--- RECORDS TO PROCESS ---

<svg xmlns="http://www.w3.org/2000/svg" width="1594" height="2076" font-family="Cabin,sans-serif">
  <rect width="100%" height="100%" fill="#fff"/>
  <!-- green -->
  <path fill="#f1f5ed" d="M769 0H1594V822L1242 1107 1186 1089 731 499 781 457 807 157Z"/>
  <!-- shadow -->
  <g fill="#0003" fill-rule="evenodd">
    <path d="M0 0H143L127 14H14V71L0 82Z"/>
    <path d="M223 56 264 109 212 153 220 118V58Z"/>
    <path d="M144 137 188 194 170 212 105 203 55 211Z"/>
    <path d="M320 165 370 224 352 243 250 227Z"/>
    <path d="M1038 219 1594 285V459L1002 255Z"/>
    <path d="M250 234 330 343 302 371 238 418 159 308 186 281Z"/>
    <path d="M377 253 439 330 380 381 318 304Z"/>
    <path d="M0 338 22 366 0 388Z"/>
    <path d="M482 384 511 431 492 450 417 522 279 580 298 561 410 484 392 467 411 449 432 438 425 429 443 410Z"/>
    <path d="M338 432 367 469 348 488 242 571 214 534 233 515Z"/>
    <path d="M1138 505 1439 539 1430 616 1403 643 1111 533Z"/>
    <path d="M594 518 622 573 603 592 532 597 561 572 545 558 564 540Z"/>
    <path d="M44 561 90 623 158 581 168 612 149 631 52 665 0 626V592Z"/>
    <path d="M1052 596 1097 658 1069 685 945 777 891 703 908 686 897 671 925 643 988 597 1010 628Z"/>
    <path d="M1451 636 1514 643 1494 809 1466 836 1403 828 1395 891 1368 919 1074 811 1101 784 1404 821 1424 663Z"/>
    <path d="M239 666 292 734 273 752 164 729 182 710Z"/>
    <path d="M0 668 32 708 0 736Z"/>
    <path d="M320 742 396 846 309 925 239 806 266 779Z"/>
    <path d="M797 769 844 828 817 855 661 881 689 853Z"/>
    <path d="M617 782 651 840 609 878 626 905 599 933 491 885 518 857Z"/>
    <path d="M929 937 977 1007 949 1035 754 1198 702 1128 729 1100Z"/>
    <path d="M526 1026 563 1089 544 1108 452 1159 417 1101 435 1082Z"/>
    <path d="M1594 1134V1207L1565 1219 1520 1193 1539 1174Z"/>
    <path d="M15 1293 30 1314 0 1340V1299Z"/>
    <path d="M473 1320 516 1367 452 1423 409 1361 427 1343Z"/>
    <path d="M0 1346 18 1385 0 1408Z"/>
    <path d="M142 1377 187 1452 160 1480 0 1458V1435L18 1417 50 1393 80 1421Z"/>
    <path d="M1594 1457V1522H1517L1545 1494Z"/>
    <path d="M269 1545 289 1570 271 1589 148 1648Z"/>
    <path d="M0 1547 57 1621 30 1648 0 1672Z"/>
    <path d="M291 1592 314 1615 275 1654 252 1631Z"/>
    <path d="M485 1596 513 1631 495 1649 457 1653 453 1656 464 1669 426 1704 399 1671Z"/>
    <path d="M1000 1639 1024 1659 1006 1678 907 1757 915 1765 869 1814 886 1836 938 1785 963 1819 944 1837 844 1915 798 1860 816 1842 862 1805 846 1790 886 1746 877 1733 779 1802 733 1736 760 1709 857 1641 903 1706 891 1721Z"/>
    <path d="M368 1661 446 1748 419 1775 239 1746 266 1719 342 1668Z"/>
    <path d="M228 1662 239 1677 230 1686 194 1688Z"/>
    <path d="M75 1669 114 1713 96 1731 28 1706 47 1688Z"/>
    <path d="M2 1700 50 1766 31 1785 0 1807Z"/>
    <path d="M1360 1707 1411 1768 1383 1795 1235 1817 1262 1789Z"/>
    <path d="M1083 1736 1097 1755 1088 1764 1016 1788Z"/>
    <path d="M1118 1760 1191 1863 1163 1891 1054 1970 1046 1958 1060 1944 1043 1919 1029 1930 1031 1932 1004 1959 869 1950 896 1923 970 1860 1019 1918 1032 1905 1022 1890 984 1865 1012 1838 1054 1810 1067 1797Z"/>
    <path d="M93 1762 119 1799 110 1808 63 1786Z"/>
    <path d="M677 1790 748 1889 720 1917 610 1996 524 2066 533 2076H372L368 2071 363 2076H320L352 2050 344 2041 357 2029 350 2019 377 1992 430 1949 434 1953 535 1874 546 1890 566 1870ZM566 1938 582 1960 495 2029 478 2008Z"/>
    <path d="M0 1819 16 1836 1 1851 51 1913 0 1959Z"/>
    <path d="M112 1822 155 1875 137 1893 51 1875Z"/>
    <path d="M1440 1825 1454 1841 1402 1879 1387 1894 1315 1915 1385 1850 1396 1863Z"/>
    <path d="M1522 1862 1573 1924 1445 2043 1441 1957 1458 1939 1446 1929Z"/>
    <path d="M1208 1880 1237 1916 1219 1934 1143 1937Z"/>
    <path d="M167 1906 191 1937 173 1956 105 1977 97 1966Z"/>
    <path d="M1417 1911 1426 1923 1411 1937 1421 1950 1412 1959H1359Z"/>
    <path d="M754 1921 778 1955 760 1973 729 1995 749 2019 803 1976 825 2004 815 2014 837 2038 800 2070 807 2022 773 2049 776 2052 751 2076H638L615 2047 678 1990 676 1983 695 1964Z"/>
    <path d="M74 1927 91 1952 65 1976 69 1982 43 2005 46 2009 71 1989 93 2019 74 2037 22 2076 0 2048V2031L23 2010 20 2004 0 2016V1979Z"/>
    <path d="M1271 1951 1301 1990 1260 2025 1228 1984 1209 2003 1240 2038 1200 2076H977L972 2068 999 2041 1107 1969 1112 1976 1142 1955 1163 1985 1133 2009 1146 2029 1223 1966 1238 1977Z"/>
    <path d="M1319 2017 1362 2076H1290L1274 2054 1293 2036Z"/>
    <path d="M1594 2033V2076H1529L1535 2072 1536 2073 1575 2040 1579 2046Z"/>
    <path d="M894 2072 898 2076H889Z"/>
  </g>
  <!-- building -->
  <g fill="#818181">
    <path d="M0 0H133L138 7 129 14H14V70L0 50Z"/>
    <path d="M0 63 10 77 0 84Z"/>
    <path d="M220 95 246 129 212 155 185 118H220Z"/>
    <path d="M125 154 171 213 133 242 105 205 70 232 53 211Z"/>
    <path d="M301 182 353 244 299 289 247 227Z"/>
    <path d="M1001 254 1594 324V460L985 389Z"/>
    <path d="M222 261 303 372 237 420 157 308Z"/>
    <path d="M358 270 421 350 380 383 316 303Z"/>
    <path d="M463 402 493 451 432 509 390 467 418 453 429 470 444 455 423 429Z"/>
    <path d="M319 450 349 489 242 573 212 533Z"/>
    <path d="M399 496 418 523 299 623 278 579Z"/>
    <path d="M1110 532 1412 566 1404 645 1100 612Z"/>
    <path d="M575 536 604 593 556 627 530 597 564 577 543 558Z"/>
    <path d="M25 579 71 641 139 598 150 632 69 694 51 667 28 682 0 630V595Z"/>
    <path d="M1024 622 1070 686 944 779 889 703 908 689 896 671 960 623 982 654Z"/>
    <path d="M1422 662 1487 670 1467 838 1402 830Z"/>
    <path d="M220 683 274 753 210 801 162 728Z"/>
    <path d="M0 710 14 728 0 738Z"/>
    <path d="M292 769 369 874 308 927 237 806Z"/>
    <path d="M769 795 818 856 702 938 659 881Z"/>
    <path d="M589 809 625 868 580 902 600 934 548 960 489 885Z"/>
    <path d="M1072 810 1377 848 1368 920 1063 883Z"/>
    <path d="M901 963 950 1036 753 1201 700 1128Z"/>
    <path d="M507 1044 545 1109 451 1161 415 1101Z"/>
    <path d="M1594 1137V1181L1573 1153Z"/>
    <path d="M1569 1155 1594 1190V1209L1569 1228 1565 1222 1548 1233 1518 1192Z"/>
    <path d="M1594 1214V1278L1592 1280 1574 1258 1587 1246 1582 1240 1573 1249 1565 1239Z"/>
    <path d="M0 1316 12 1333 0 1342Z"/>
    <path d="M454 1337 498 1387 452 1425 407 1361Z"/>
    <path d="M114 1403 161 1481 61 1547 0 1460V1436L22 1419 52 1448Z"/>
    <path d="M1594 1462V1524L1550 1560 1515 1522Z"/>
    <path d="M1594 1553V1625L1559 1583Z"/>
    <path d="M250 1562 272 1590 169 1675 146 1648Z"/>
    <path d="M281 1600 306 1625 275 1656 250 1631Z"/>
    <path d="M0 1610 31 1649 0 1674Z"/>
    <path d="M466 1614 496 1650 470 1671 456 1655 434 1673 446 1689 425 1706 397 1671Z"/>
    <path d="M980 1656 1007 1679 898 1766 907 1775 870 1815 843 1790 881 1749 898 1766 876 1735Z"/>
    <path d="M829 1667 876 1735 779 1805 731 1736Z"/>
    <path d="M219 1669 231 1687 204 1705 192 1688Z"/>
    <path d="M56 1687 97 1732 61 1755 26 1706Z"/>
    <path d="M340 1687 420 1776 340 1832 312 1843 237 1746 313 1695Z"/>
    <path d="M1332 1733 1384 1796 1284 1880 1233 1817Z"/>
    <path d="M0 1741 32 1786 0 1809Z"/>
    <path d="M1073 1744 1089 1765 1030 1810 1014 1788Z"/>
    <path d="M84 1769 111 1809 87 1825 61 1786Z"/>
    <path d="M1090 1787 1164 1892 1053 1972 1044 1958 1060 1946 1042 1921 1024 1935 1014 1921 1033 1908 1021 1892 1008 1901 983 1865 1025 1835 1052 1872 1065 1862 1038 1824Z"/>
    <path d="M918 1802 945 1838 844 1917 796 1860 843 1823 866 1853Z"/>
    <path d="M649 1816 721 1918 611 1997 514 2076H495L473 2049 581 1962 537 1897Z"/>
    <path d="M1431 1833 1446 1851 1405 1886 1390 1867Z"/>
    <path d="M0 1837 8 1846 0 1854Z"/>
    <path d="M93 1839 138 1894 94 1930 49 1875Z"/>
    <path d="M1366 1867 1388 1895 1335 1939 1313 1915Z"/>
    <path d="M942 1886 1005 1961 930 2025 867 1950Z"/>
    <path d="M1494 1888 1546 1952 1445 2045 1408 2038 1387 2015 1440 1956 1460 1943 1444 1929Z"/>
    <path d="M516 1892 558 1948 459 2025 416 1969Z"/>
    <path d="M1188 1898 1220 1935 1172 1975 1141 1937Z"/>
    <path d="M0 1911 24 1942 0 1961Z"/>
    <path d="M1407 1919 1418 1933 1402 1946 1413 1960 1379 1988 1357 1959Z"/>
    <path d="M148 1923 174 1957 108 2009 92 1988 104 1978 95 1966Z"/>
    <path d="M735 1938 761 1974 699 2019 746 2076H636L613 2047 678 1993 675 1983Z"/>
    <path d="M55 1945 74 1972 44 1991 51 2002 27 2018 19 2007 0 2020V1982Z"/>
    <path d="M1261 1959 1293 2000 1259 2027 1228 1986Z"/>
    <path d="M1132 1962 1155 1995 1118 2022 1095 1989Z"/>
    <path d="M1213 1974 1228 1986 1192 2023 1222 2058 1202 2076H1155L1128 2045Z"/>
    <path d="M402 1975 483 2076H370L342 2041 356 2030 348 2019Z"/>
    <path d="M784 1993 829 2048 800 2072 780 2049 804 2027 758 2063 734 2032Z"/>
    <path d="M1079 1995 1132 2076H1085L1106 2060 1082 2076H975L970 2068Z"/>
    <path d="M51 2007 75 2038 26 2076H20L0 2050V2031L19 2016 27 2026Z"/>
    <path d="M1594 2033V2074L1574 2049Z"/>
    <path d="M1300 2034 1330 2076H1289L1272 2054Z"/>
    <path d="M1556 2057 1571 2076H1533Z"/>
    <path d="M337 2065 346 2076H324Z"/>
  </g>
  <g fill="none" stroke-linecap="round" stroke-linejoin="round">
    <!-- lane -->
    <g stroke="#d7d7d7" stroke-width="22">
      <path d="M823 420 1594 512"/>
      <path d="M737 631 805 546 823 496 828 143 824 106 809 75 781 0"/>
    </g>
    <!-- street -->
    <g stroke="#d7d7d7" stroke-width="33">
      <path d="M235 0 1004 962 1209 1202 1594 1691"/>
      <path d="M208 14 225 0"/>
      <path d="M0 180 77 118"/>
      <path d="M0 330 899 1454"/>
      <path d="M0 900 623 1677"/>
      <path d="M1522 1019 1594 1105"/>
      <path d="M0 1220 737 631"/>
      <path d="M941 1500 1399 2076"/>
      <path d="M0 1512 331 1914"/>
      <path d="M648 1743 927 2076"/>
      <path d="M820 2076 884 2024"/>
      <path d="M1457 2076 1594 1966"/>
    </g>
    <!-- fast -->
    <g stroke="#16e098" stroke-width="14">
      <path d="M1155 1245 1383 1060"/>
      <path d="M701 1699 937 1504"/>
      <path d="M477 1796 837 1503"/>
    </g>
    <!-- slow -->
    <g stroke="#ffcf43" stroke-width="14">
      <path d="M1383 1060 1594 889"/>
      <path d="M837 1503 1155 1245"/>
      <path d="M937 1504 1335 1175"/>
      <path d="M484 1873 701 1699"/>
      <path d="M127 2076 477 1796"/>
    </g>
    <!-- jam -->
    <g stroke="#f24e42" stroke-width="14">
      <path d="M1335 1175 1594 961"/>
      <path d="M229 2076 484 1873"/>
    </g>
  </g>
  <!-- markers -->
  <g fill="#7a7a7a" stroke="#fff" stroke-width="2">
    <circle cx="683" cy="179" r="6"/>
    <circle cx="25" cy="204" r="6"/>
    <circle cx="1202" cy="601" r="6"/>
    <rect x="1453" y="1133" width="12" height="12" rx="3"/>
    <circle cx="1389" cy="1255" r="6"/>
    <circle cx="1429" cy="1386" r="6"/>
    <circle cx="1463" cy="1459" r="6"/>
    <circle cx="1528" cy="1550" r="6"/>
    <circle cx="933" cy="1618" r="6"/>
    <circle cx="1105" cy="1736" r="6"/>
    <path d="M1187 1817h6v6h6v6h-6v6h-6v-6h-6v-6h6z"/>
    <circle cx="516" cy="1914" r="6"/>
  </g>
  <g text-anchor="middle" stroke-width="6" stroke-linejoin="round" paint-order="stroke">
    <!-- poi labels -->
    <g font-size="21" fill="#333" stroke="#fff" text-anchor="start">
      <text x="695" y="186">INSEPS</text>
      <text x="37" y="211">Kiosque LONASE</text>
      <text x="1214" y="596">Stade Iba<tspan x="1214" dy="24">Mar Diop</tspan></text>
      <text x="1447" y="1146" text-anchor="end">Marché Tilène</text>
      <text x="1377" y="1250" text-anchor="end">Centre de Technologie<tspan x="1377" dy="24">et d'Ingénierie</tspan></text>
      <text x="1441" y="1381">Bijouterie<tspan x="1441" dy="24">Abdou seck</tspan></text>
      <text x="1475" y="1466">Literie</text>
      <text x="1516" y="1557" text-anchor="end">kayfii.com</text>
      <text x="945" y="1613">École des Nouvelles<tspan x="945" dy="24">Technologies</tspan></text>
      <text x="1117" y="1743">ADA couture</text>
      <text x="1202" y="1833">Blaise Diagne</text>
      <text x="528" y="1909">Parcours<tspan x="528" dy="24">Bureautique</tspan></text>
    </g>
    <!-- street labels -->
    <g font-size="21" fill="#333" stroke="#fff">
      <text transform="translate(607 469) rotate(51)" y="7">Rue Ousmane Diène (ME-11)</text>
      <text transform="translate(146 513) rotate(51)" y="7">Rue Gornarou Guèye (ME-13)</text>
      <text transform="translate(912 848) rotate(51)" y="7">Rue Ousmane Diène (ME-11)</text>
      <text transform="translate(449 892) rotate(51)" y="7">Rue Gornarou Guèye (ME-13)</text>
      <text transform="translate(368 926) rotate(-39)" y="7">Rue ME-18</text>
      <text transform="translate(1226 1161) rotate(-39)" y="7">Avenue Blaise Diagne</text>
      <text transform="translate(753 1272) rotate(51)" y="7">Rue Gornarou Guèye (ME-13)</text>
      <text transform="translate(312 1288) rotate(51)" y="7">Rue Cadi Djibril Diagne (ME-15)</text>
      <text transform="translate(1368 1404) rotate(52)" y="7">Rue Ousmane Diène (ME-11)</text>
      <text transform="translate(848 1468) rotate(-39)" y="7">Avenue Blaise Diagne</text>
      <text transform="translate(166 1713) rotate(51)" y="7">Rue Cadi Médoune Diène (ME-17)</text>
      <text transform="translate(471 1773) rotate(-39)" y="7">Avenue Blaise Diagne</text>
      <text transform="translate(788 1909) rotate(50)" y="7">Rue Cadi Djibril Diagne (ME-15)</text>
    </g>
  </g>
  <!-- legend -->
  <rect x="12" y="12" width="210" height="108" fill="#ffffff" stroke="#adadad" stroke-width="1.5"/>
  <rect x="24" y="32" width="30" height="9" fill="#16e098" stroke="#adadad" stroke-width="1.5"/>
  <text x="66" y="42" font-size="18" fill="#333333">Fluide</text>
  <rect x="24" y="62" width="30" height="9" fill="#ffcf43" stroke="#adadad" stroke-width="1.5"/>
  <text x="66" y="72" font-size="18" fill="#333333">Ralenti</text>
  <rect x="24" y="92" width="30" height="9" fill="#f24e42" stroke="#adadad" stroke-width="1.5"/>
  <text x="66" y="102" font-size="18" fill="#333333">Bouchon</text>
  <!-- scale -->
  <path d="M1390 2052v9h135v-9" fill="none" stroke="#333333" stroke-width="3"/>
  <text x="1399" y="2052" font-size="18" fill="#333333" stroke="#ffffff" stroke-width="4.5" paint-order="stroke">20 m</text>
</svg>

---

— EXERCISE REQUIREMENTS —
Lines holding "linejoin" in the listing above: report how many there are, with the number alone.

— SOLUTION TO THIS TASK —
2